Here are the red flag things to look for in insurance policies:
- If there is a virus, microbial matter, or communicable disease exclusion on one of the policies, do not perform virus decon or cat 3 water work. Do not work in health care settings. Policies without those exclusions are readily available.
- If your rating pages for the premium charged show you classified as “janitorial”, be concerned that a janitor doing virus decon work in personal protective gear could be a material change in the risk that the underwriter agreed to cover at the beginning of the policy term. To avoid claims problems over a undisclosed “material change in the risk”, all you have to do is make sure all your insurance underwriters know that you are performing virus decon jobs. Some underwriters who have been kidding themselves (and their bosses) that restoration contracts are just glorified janitors will be confronted with the reality that restorers need to deal with Category 3 water and other biological contaminants all the time. If a underwriters decides to cut and run from biohazard work to protect their job security, its better to know that insurance company wants nothing to do with biohazard work before a claims adjuster is denying you coverage for on claim over a “undisclosed material change in the risk”. Insurance companies do that, its kind of the ultimate exclusion.

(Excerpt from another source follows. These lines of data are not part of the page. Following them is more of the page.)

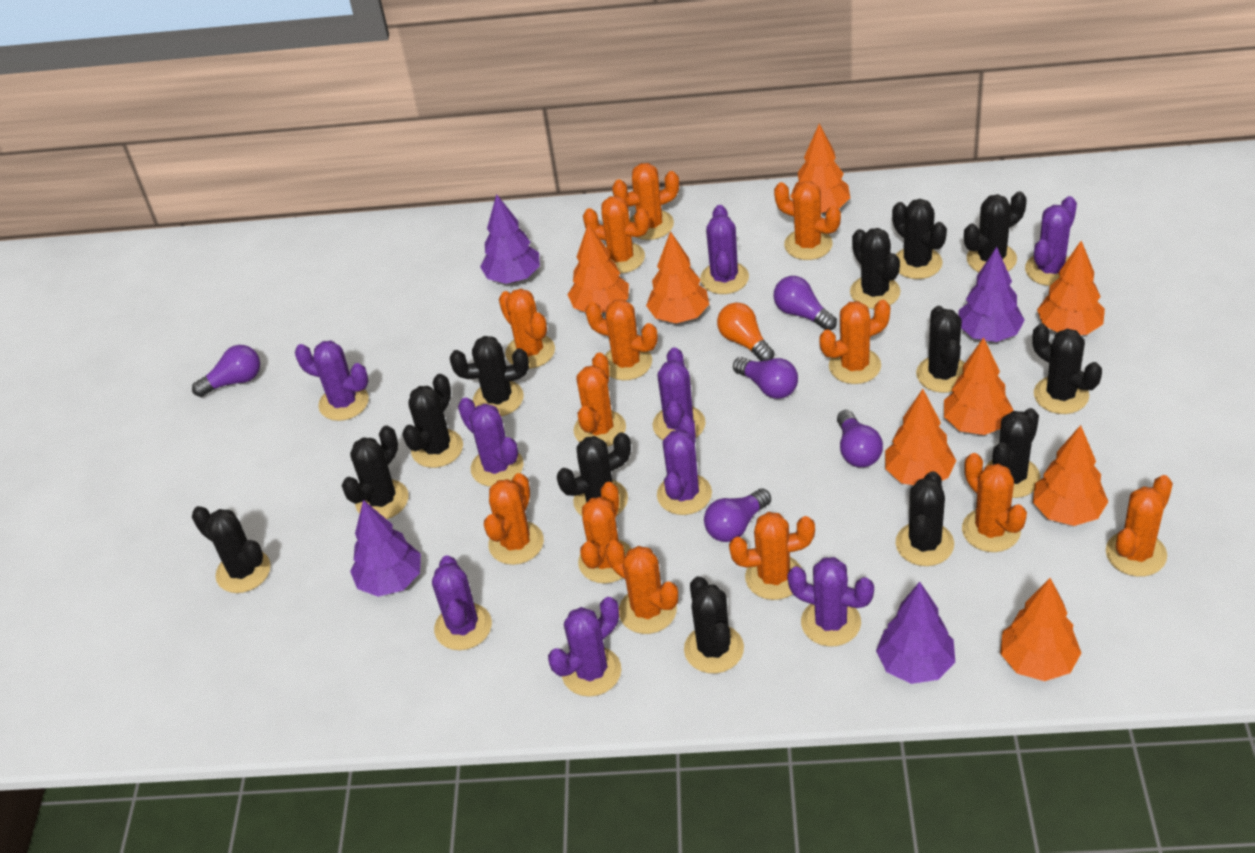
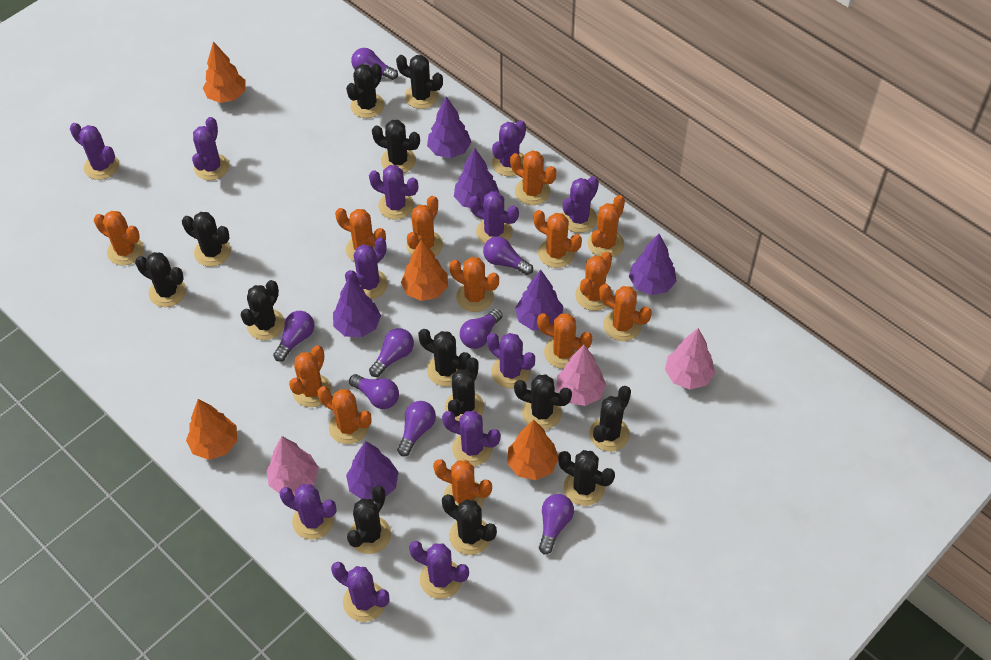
orange light bulb: 1 -> 0
orange tree: 8 -> 4
pink tree: 0 -> 3
purple cactus: 9 -> 12
purple light bulb: 5 -> 8
purple tree: 4 -> 6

Here are the features of the insurance coverage you need for biohazard work:
- The CPL and professional liability coverage should specifically reference fungi/bacteria/virus or microbial matter or microbial substance as a covered “pollutant”.
- There should be a reference to how the clean up cost coverage under the policy is triggered that is not dependent upon environmental laws, because there are no environmental laws for bio hazards including virus.
- Ideally the coverage in the insurance policy is in lockstep to the industry standards you use to do your work.
With trained personnel following the new guidance in the RIA/IICRC Report, and insurance coverage specifically adopted to biohazard work restorers, restorers will play a big part in bringing us all back to some normalcy.